The Hatter Cardiovascular Institute, University College London, 67 Chenies Mews, London WC1E 6HX, UK; The National Institute of Health Research University College London Hospitals Biomedical Research Centre, 149 Tottenham Court Road London, W1T 7DN, UK; Cardiovascular and Metabolic Disorders Program, Duke-National University of Singapore, 8 College Road, Singapore 169857; National Heart Research Institute Singapore, National Heart Centre Singapore, 5 Hospital Dr, Singapore 169609, Singapore; Yong Loo Lin School of Medicine, National University Singapore, Singapore; Barts Heart Centre, St Bartholomew's Hospital, London, UK.
Department of Cardiology, Vall d Hebron University Hospital and Research Institute. Universitat Autònoma, Passeig de la Vall d'Hebron, 119-129, 08035 Barcelona, Spain.
Cardiovasc Res. 2017 May 1;113(6):564-585. doi: 10.1093/cvr/cvx049.
Ischaemic heart disease and the heart failure that often results, remain the leading causes of death and disability in Europe and worldwide. As such, in order to prevent heart failure and improve clinical outcomes in patients presenting with an acute ST-segment elevation myocardial infarction and patients undergoing coronary artery bypass graft surgery, novel therapies are required to protect the heart against the detrimental effects of acute ischaemia/reperfusion injury (IRI). During the last three decades, a wide variety of ischaemic conditioning strategies and pharmacological treatments have been tested in the clinic-however, their translation from experimental to clinical studies for improving patient outcomes has been both challenging and disappointing. Therefore, in this Position Paper of the European Society of Cardiology Working Group on Cellular Biology of the Heart, we critically analyse the current state of ischaemic conditioning in both the experimental and clinical settings, provide recommendations for improving its translation into the clinical setting, and highlight novel therapeutic targets and new treatment strategies for reducing acute myocardial IRI.
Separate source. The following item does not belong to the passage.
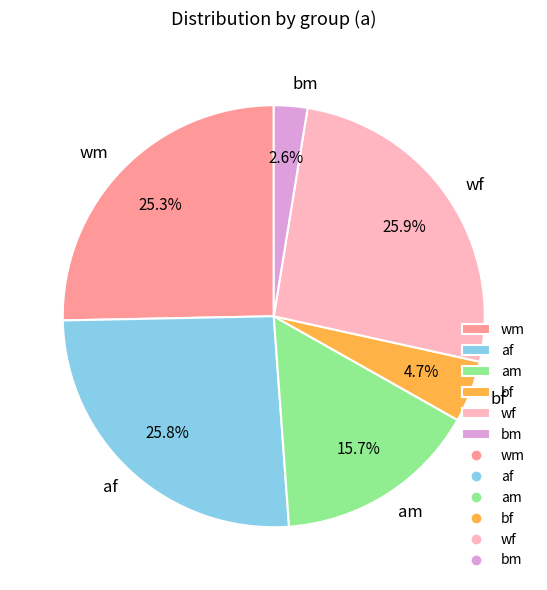

Is it true that wf is 30% of the pie?

False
缺血性心脏病和由此导致的心力衰竭仍然是欧洲和全球死亡和残疾的主要原因。因此,为了预防心力衰竭并改善急性 ST 段抬高型心肌梗死患者和接受冠状动脉旁路移植术患者的临床结局,需要新型疗法来保护心脏免受急性缺血/再灌注损伤(IRI)的有害影响。在过去的三十年中,已经在临床上测试了多种缺血预处理策略和药物治疗方法-然而,将其从实验研究转化为改善患者结局的临床研究既具有挑战性,又令人失望。因此,在这份欧洲心脏病学会工作组关于心脏细胞生物学的立场文件中,我们批判性地分析了缺血预处理在实验和临床环境中的现状,为改善其向临床环境的转化提供了建议,并强调了减少急性心肌 IRI 的新的治疗靶点和新的治疗策略。